Pubblichiamo un’intervista al prof. Stefano Zamagni sul volontariato tratta dal il V dossier, la nuova rivista trimestrale (gratuita) edita da Ciessevi, Centro servizi per il volontariato nella provincia di Milano…
Secondo Lei, di che cosa ha bisogno soprattutto il volontariato oggi?
Di una cosa semplicissima, ma allo stesso tempo molto impegnativa. I volontari bisogna mandarli a scuola di reciprocità. Che vuol dire? Significa che non si può pensare che un’associazione di volontariato sia basata soltanto su uno spontaneismo di tipo emozionale. Ecco perché ai volontari bisogna fare lezione. Io faccio sempre questo esempio: a chi vuol diventare prete lo si fa studiare sei o sette anni in seminario; gli insegnano teologia, filosofia, psicologia, esegesi, ecc. Con ciò intendo rimarcare che non basta che una persona affermi “io ho la vocazione di fare il prete e mi fate diventare prete”. Così come non può essere sufficiente che una persona dica “io ho la vocazione di fare e lo faccio”. Questa è una strada di corto respiro. Se vuoi fare davvero il volontario devi metterti a studiare. Cosa vuol dire studiare? Non vuol certo dire studiare per superare l’esame, ma significa acculturarsi. Purtroppo ci sono dei volontari che ancora confondono il principio di reciprocità con il principio dello scambio; che non sanno distinguere tra dono come regalo e dono come gratuità, eccetera.
Lei dipinge un quadro nero. La situazione sembrerebbe grave. In altri Paesi non è così?
Oggi c’è troppa informazione e c’è una carenza gravissima di educazione. L’informazione è utile, ma non basta. Se una persona vuole far parte di un’associazione, bene, sappia che deve accettare di tornare a “scuola”; una scuola ovviamente “sui generis”. Sono fermamente convinto che occorre che i volontari si mettano a “studiare”, a pensare, che frequentino certi ambienti. Dopotutto è quello che si è sempre fatto in ambito partitico, associazionistico, politico.
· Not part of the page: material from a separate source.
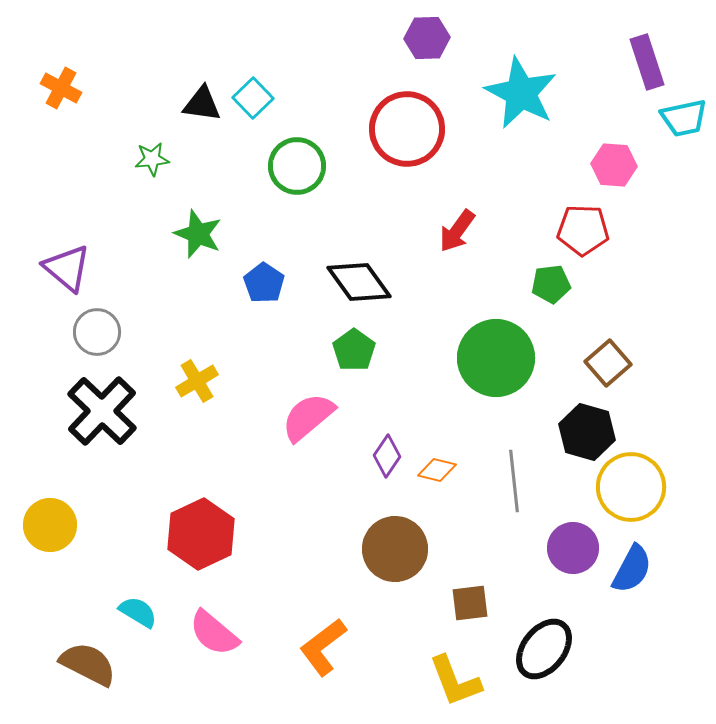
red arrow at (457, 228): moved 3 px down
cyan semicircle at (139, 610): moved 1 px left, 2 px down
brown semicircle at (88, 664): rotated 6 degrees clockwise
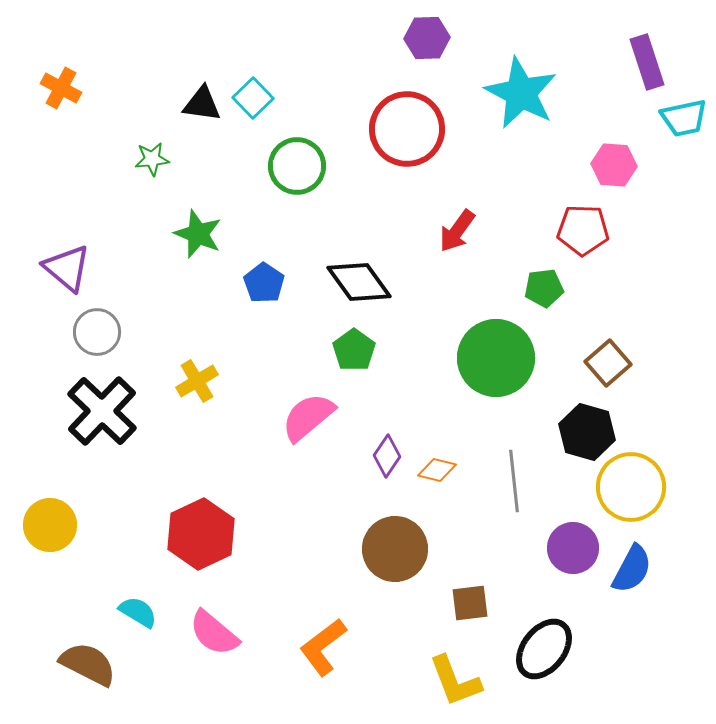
green pentagon at (551, 284): moved 7 px left, 4 px down
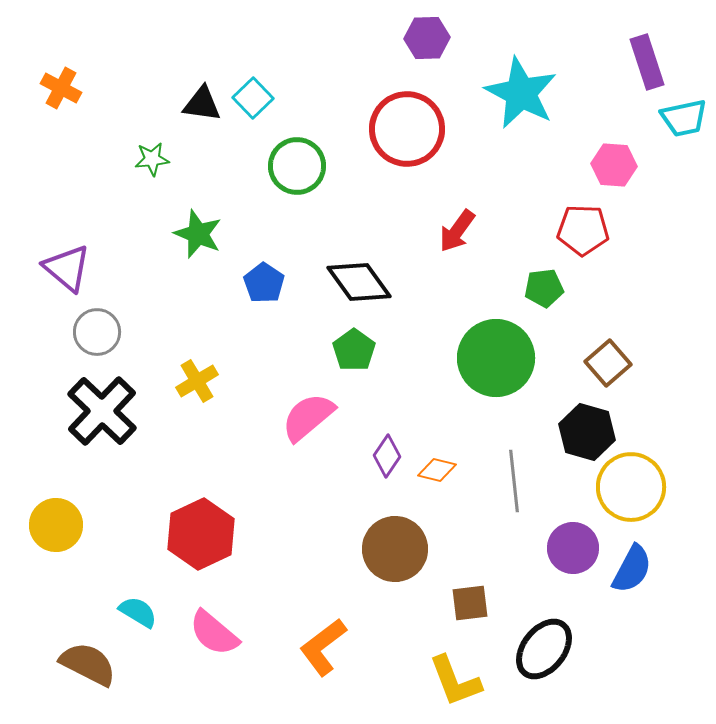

Si è sempre fatto così, perché non si è parte di un qualsiasi ente se non si ha la conoscenza dei fondamenti ad ampio raggio. La stessa cosa deve valere per il volontariato.
Chi è allora il vero volontario: è anzitutto una persona che si sottopone a un massiccio programma di studio?
Sì. Perché se non si studia non ci può essere capacità di educare alla reciprocità. Solo attraverso lo studio le persone diventano libere. Libere dall’ignoranza, dal condizionamento, dalle manipolazioni. Io ho iniziato a fare volontariato all’età di 14 anni. La mia fortuna è stata quella di avere avuto maestri che mi hanno insegnato a studiare. Oggi occorre avere il coraggio di porre le seguenti condizioni: sei libero di entrare in questa associazione, però sappi che devi studiare. Invece, purtroppo, sta passando l’idea secondo cui le associazioni debbano prendere chiunque. Questa è la distruzione del volontariato.
Eppure a Milano è ormai attivo da anni un ventaglio di corsi di formazione per i volontari.
Vanno bene. Ma non bastano. I corsi di formazione insegnano le cose base, come quando si va a prendere la patente. Sono soltanto l’abc. Non sto dicendo che non ci vogliono, sostengo che non sono sufficienti. Io parlo di scuola vera e propria. Una volta i partiti, fino a circa 20 ani fa, avevano le scuole di partito. Quando le hanno chiuse si è vista la degenerazione che ha assunto la politica. Allora il volontariato deve fare le sue scuole, perché solo così viene fuori a nuova leadership.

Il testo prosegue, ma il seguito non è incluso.